[Problem to solve] Your task is to copy the lines of the data below from the line holding "Page size: 1241x1754." through the line holding "Rendered at 1754 by 1241 pixels.", inclusive, exactly and with nothing added.

[Given records]
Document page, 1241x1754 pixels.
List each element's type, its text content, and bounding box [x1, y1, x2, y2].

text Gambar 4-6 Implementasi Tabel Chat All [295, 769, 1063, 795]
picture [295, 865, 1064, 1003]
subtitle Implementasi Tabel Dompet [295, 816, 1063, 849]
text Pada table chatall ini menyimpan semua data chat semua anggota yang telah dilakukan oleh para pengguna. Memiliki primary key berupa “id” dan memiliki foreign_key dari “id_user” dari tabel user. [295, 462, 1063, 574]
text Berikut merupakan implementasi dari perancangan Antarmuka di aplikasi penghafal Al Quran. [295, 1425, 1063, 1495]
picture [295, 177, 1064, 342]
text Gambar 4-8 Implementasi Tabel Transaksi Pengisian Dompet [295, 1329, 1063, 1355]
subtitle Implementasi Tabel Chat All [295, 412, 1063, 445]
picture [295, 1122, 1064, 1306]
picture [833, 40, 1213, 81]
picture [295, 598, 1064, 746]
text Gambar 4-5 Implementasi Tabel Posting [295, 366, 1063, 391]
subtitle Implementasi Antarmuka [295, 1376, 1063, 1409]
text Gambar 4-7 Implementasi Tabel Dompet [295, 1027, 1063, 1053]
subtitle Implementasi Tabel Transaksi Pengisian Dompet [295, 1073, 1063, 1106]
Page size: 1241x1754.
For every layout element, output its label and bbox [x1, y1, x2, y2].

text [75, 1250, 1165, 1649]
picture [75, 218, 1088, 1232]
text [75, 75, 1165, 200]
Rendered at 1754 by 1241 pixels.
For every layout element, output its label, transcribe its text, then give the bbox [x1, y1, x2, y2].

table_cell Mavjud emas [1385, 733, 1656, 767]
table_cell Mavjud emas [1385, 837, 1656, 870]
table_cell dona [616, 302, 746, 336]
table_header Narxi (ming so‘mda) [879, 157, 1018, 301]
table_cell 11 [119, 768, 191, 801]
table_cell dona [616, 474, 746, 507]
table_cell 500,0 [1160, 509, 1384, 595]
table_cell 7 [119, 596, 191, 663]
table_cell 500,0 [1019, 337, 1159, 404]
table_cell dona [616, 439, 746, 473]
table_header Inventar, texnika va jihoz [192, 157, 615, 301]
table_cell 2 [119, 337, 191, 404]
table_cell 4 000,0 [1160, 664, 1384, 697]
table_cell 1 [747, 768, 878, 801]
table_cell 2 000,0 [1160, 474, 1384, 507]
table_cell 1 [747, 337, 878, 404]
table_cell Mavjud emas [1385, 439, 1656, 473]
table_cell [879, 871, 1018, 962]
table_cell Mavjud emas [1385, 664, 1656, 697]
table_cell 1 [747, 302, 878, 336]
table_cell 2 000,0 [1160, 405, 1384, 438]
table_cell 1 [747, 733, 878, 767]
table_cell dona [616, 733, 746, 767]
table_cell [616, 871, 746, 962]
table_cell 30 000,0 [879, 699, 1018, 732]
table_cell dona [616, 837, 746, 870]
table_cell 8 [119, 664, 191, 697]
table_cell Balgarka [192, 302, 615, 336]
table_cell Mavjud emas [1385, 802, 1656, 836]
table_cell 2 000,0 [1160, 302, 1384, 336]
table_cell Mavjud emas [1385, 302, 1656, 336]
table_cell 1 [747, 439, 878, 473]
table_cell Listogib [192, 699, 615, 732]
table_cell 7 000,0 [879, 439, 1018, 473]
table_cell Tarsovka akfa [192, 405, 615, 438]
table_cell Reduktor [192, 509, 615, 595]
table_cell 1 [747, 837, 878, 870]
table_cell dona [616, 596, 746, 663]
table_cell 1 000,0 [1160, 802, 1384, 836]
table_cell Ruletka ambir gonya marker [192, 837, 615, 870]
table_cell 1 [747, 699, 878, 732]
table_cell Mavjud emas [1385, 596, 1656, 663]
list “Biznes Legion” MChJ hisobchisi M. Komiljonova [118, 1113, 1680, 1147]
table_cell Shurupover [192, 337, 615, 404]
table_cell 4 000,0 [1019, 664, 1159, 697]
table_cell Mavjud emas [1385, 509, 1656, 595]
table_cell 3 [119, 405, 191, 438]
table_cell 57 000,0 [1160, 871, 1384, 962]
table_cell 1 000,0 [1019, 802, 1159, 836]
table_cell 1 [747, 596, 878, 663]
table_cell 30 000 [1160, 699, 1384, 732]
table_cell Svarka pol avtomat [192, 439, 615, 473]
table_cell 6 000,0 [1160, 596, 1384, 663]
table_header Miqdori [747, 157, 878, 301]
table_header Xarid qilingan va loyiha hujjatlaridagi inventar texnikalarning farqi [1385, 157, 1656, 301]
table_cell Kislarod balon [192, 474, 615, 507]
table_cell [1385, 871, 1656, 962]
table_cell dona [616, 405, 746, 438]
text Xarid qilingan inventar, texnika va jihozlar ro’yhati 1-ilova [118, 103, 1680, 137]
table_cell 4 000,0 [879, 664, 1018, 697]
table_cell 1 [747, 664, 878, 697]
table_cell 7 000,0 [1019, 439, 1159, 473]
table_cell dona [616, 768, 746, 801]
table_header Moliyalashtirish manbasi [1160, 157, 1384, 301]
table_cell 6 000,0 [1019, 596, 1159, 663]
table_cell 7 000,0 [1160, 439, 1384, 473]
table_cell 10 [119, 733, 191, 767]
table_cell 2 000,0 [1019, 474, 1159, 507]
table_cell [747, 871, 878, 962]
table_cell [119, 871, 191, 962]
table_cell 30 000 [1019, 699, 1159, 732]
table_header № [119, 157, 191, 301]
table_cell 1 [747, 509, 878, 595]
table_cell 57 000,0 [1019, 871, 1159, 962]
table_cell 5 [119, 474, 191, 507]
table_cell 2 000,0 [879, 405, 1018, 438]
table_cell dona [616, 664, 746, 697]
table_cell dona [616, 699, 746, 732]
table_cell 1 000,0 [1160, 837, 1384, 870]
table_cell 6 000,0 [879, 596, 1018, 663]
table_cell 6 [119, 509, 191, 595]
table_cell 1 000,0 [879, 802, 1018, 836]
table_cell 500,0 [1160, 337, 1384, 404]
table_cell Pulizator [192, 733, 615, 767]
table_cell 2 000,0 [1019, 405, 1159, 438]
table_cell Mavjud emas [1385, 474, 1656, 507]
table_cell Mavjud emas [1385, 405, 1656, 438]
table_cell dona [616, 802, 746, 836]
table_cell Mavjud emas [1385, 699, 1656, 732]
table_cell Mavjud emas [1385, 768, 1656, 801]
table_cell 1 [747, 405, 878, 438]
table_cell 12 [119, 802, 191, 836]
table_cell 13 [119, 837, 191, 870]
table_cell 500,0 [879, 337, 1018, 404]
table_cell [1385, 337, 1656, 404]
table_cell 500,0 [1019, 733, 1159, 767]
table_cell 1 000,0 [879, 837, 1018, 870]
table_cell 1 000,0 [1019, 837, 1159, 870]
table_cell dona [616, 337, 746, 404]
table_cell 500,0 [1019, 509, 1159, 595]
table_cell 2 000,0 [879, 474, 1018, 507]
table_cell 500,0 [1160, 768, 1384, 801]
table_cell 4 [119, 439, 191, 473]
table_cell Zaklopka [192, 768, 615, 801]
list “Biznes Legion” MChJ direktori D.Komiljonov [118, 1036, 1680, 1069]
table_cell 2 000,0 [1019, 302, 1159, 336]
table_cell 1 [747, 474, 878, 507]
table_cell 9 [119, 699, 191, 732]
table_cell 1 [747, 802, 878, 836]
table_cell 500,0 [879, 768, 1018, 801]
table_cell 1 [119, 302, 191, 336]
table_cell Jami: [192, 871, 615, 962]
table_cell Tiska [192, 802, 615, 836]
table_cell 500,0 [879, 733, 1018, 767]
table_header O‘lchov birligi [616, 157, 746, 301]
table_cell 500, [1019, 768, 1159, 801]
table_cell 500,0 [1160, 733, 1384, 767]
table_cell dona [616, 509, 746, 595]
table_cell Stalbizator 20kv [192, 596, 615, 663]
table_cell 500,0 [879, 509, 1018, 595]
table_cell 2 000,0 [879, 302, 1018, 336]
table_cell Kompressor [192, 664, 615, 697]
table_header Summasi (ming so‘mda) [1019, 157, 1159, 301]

[Exercise response]
Page size: 1241x1754.
For every layout element, output its label and bbox [x1, y1, x2, y2].

text [75, 1250, 1165, 1649]
picture [75, 218, 1088, 1232]
text [75, 75, 1165, 200]
Rendered at 1754 by 1241 pixels.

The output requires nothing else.